Exercise: Extract every one of the lines below, reproducing each character for character in its original order.
__________________________________________________
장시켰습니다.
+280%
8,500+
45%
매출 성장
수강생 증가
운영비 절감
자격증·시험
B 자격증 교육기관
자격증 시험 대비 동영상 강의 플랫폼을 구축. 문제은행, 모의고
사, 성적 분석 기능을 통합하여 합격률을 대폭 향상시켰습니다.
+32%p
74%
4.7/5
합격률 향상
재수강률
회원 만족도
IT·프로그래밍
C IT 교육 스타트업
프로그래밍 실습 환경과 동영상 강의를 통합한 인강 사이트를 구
__________________________________________________
Finished exercise:
장시켰습니다.
+280%
8,500+
45%
매출 성장
수강생 증가
운영비 절감
자격증·시험
B 자격증 교육기관
자격증 시험 대비 동영상 강의 플랫폼을 구축. 문제은행, 모의고
사, 성적 분석 기능을 통합하여 합격률을 대폭 향상시켰습니다.
+32%p
74%
4.7/5
합격률 향상
재수강률
회원 만족도
IT·프로그래밍
C IT 교육 스타트업
프로그래밍 실습 환경과 동영상 강의를 통합한 인강 사이트를 구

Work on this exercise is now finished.